▸ **EXERCISE AIM**:
Nothing in the records that follow should differ once you have copied them out.

Collected data entries:
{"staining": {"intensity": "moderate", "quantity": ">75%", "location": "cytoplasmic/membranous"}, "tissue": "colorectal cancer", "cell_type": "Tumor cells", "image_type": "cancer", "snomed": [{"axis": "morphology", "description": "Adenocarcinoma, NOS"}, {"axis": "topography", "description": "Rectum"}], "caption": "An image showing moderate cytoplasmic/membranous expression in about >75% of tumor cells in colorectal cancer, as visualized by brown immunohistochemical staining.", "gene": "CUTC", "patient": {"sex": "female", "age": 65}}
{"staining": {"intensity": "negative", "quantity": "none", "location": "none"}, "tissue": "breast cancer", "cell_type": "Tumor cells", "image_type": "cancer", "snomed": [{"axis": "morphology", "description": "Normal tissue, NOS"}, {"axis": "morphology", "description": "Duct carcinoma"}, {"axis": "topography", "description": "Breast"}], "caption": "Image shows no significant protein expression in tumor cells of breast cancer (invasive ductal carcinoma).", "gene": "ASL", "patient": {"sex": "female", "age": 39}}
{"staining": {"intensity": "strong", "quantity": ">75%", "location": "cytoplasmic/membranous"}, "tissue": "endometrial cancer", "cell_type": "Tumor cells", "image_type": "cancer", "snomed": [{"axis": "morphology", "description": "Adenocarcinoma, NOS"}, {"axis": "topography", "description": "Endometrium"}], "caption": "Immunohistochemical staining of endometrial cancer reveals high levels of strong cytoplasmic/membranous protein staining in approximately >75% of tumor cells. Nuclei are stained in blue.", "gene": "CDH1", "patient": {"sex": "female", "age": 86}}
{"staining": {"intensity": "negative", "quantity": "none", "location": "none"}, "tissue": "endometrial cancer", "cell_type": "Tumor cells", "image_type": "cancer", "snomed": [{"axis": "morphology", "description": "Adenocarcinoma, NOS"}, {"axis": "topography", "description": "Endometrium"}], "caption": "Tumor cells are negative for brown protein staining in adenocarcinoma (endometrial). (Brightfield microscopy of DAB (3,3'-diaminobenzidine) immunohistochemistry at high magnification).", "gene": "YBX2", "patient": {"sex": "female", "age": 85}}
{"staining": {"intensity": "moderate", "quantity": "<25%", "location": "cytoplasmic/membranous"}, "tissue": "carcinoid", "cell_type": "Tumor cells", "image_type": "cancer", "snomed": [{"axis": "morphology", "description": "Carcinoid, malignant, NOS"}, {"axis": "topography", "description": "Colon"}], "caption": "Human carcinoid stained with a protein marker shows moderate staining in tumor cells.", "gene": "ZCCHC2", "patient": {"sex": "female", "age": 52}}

▸ **THE COMPLETED TASK**:
{"staining": {"intensity": "moderate", "quantity": ">75%", "location": "cytoplasmic/membranous"}, "tissue": "colorectal cancer", "cell_type": "Tumor cells", "image_type": "cancer", "snomed": [{"axis": "morphology", "description": "Adenocarcinoma, NOS"}, {"axis": "topography", "description": "Rectum"}], "caption": "An image showing moderate cytoplasmic/membranous expression in about >75% of tumor cells in colorectal cancer, as visualized by brown immunohistochemical staining.", "gene": "CUTC", "patient": {"sex": "female", "age": 65}}
{"staining": {"intensity": "negative", "quantity": "none", "location": "none"}, "tissue": "breast cancer", "cell_type": "Tumor cells", "image_type": "cancer", "snomed": [{"axis": "morphology", "description": "Normal tissue, NOS"}, {"axis": "morphology", "description": "Duct carcinoma"}, {"axis": "topography", "description": "Breast"}], "caption": "Image shows no significant protein expression in tumor cells of breast cancer (invasive ductal carcinoma).", "gene": "ASL", "patient": {"sex": "female", "age": 39}}
{"staining": {"intensity": "strong", "quantity": ">75%", "location": "cytoplasmic/membranous"}, "tissue": "endometrial cancer", "cell_type": "Tumor cells", "image_type": "cancer", "snomed": [{"axis": "morphology", "description": "Adenocarcinoma, NOS"}, {"axis": "topography", "description": "Endometrium"}], "caption": "Immunohistochemical staining of endometrial cancer reveals high levels of strong cytoplasmic/membranous protein staining in approximately >75% of tumor cells. Nuclei are stained in blue.", "gene": "CDH1", "patient": {"sex": "female", "age": 86}}
{"staining": {"intensity": "negative", "quantity": "none", "location": "none"}, "tissue": "endometrial cancer", "cell_type": "Tumor cells", "image_type": "cancer", "snomed": [{"axis": "morphology", "description": "Adenocarcinoma, NOS"}, {"axis": "topography", "description": "Endometrium"}], "caption": "Tumor cells are negative for brown protein staining in adenocarcinoma (endometrial). (Brightfield microscopy of DAB (3,3'-diaminobenzidine) immunohistochemistry at high magnification).", "gene": "YBX2", "patient": {"sex": "female", "age": 85}}
{"staining": {"intensity": "moderate", "quantity": "<25%", "location": "cytoplasmic/membranous"}, "tissue": "carcinoid", "cell_type": "Tumor cells", "image_type": "cancer", "snomed": [{"axis": "morphology", "description": "Carcinoid, malignant, NOS"}, {"axis": "topography", "description": "Colon"}], "caption": "Human carcinoid stained with a protein marker shows moderate staining in tumor cells.", "gene": "ZCCHC2", "patient": {"sex": "female", "age": 52}}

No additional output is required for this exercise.